The present study PIH was found in 26.67% of hypoglycemic neonates as a most common maternal risk factor, similarly other studies also found PIH as common maternal risk factor including Manjunatha, et al. in 32.5%, Kallur, et al. [26] in 26.8%, Nishikant, et al. [26] in 24%, Anjum, et al. in 22%, Sasidharan, et al. [26] in 15.55%, Somanathan et al., in 14% and Ajeet Gopchade in 10% of hypoglycaemic neonates. In our study PROM was found in 24% of hypoglycemic babies it was also reported as major risk factor for hypoglycemia by Nishikant, et al. (16%), Gopchade (8.33%), Sasidharan, et al. (7.81%) and Somanathan, et al. PROM (0.9%). In this study maternal diabetes mellitus was reported as a maternal risk factor in 14% of hypoglycemic neonates while Tom et al., reported 42.6%, Nishikant, et al. reported 36%, Anjum, et al. reported 38%, Najati, et al. reported 13.6%, Somanathan, et al. reported 20.4%, Gopchade reported 18.33% and Sasidharan, et al. reported 6.25% of hypoglycemic neonates. APH was identified as maternal risk factor for hypoglycemia in 6.67% of hypoglycemic babies which was slightly higher than reported by Nishikant, et al. (4%) [27].

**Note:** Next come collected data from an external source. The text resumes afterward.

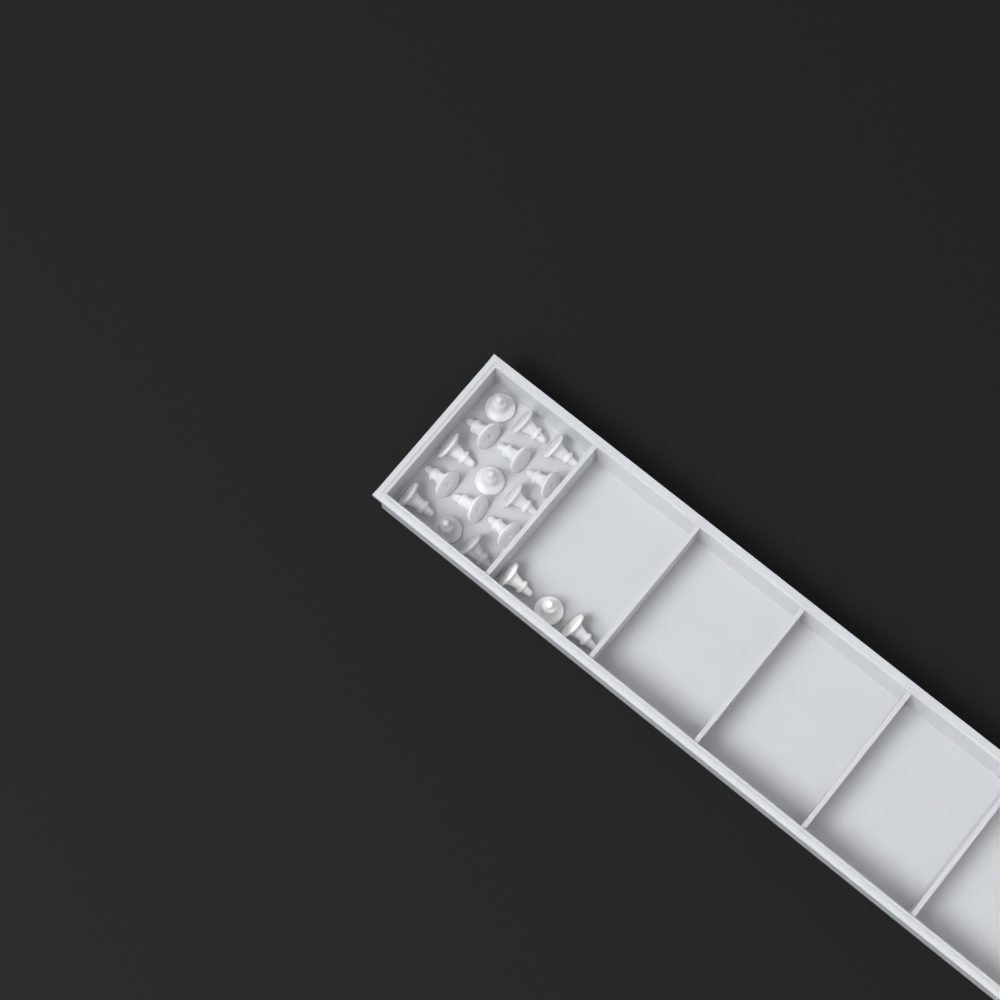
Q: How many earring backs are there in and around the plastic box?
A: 18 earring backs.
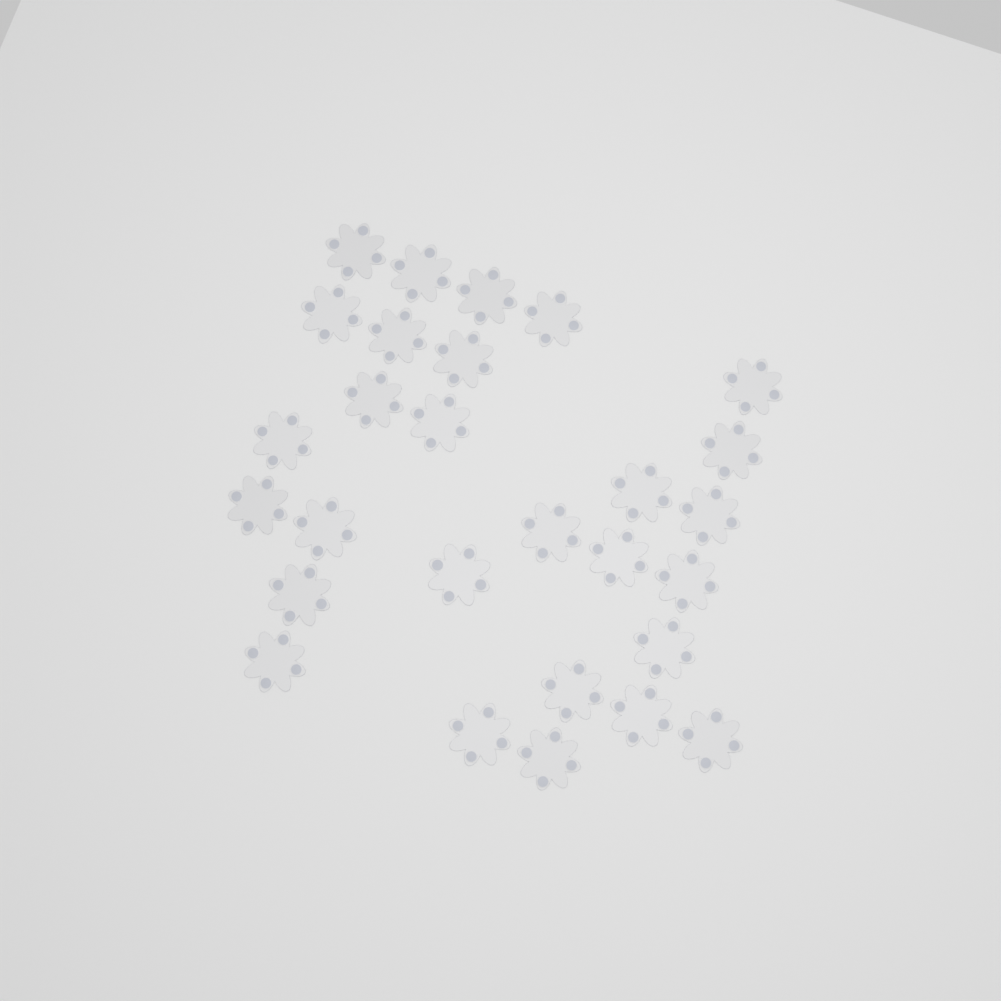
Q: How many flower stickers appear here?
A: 28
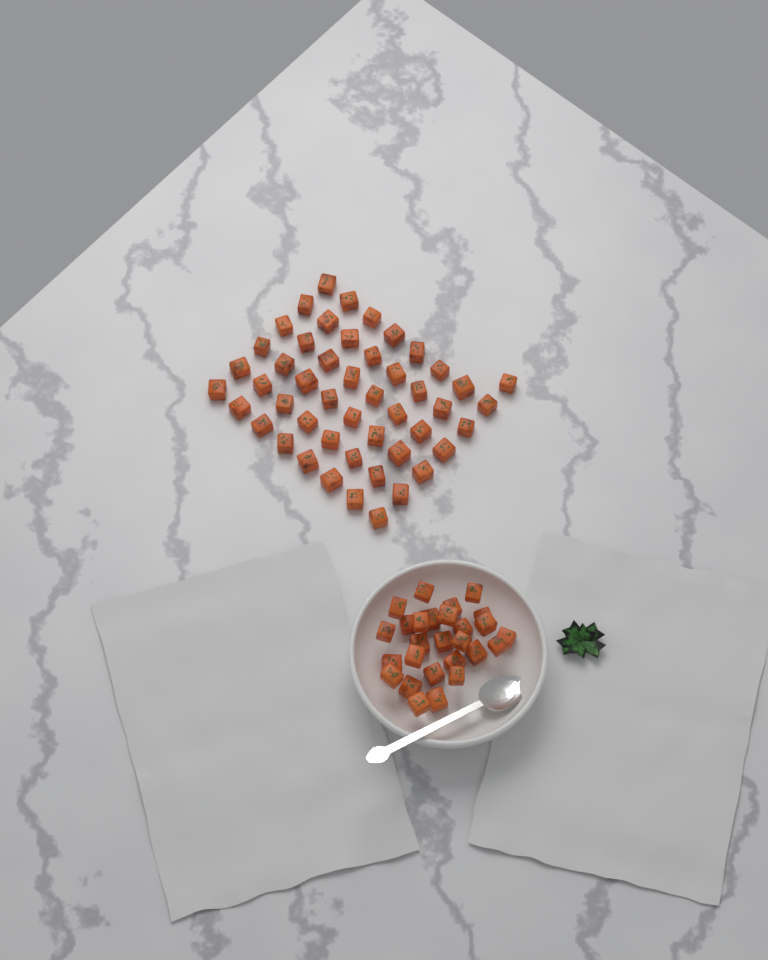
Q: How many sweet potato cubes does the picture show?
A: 76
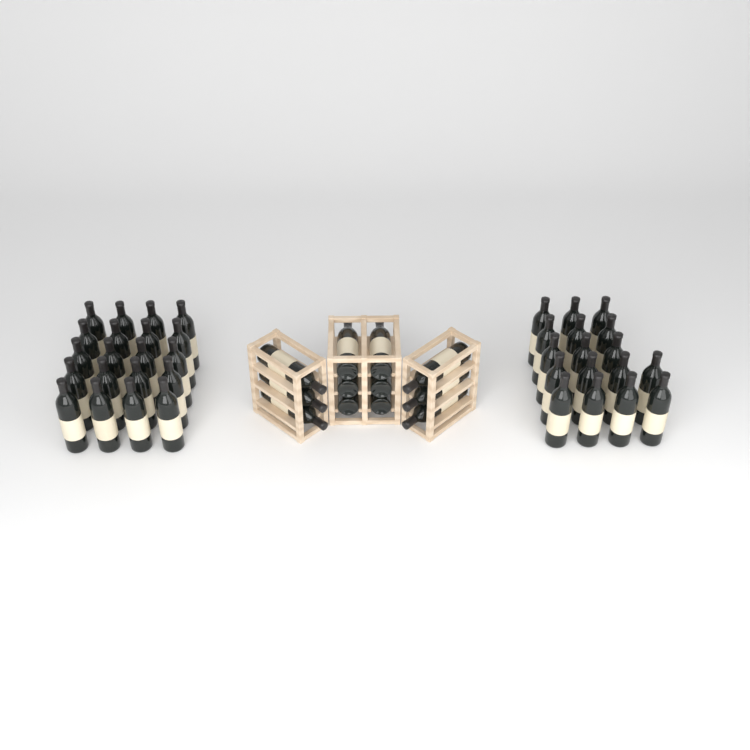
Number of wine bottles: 49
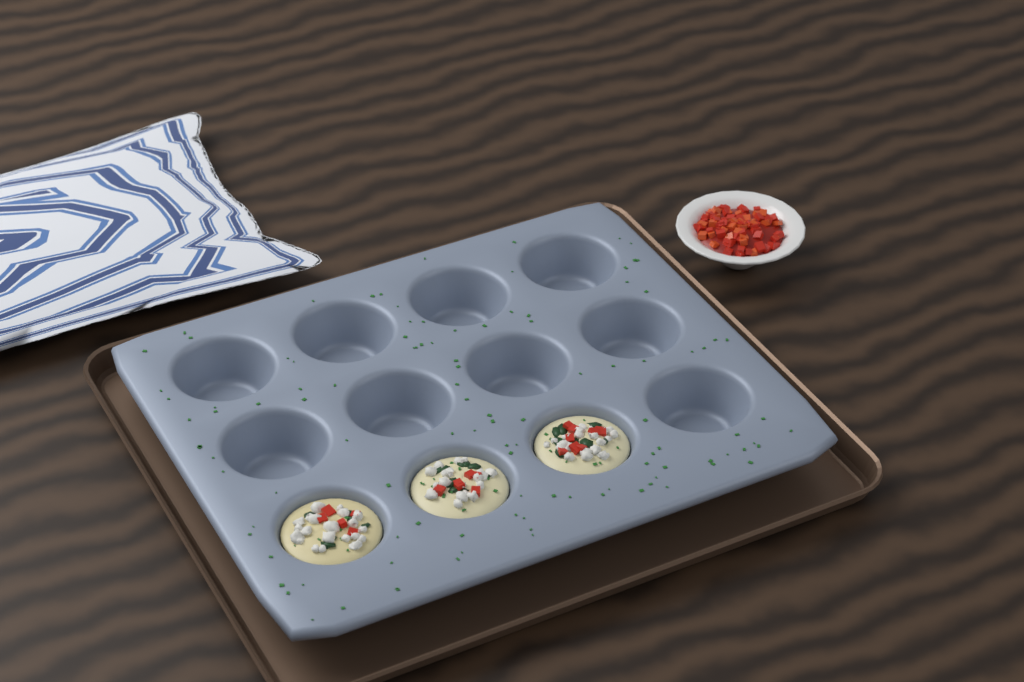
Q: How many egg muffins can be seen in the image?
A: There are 3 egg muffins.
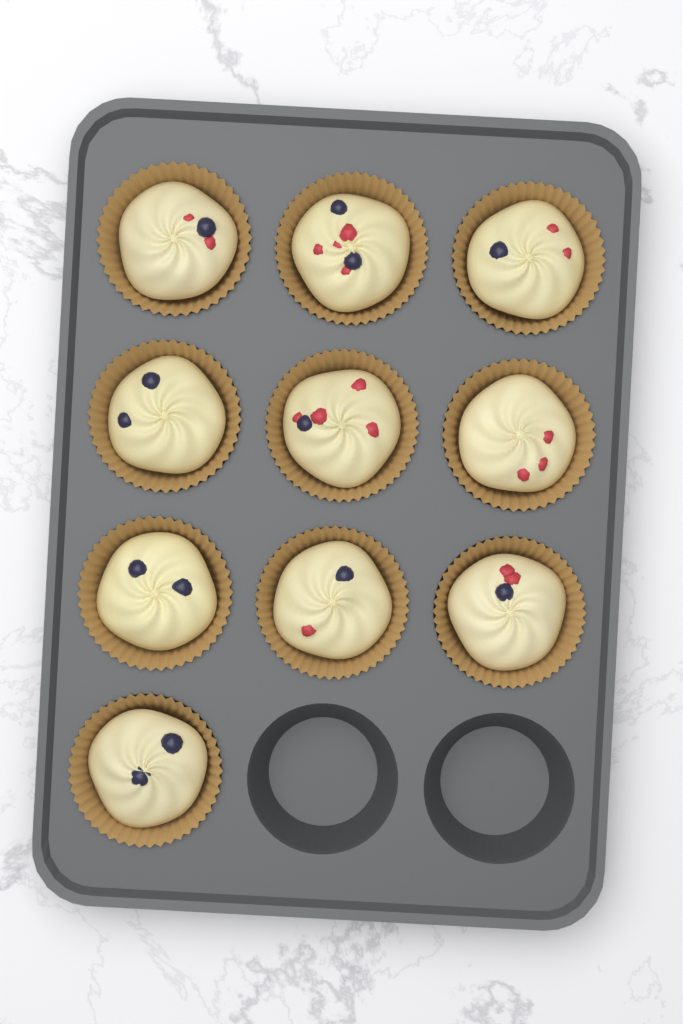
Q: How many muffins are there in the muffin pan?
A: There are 10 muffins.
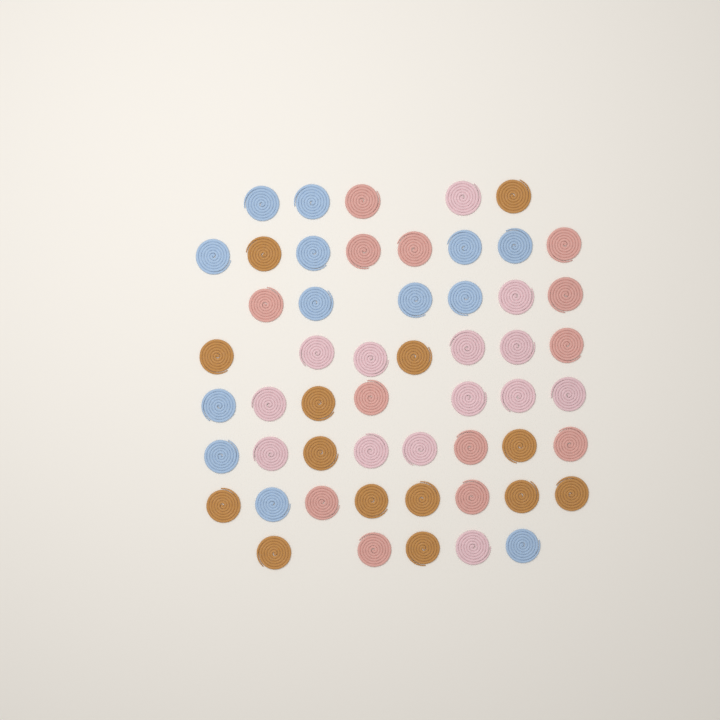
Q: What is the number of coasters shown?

In present study, maximum babies had septicemia 51 (34%) followed by RDS in 46 (30.67%) babies, Birth asphyxia in 17 (11.33%), meningitis in 11 (7.33%) and twin gestation 9 (6%). In present study, 34% of hypoglycemic neonates had septicemia which was also reported as neonatal risk factor by Anjum, et al. (20%), Tiple, et al. (18.86%), Gopchade (13.33%), Najati et al. (9.6%) and Kallur et al. (4.8%). RDS was found in 30.67% of hypoglycemic neonates value closer to study done by Tiple et al. (29.24%) and Anjum et al. (31%). In our study Birth asphyxia was reported in 11.33% of hypoglycemic neonates which was less than reported by Tiple et al. (43.39%), Gopchade (26.67%) Kallur et al. (19.5%) but higher than reported by Najati et al. (9.6%). Somanathan et al. collectively reported sepsis, birth asphyxia, polycythaemia and shock in 16.3% of the hypoglycaemic neonates. Meningitis reported by Tiple et al. in 8.49% of hypoglycemic babies was slightly higher than reported in present study (7.33%) [28].

Out of 150 neonates with hypoglycemia 131 (87.33%) babies were discharged from NICU and 19 (12.67%) babies with hypoglycemia died. Mortality of 12.67% was found in the present study. Neonatal mortality in neonates with hypoglycemia reported by Tiple et al. was 17.9%. In our study majority were ELBW (47.37%) and 89.47% babies who died were having birth weight below 2.5 kg. 94.73% of babies who died were preterm. PROM was seen in 8 (42.1%) deaths as a most common maternal risk factor. RDS, septicemia and birth asphyxia were the most commonly identified neonatal risk factor among the babies died, found in 18 (94.73%),13 (68.42%) and 4 (21.05%) deaths. Meningitis was the least common neonatal risk factor found in 1 (0.052%) of death. Nishikant et al. found that among deaths, birth asphyxia (47.37%), RDS (21.05%), septicemia (15.79%) and meningitis (15.79%) were most commonly found neonatal risk factors. The most common causes of neonatal deaths were not due to hypoglycemia per se but due to co morbid conditions like birth asphyxia, extreme prematurity with respiratory distress syndrome and sepsis.

Conclusion

In this study, the prevalence of neonatal hypoglycemia was 17.79%. PIH was found to be the most common maternal risk factor and neonatal septicemia was the most common neonatal risk factor. Most of the babies with hypoglycemia were symptomatic and lethargy was the most common clinical presentation at the time of hypoglycemia. Majority of neonates were discharged with normal neurological status.

Limitations

This is a single centre study. The study group included only neonates admitted in NICU and not all neonates in the hospital, it underestimates actual prevalence of hypoglycaemia so the data may not represent the entire population. Long term outcome in these babies on follow up were not assessed in the present study.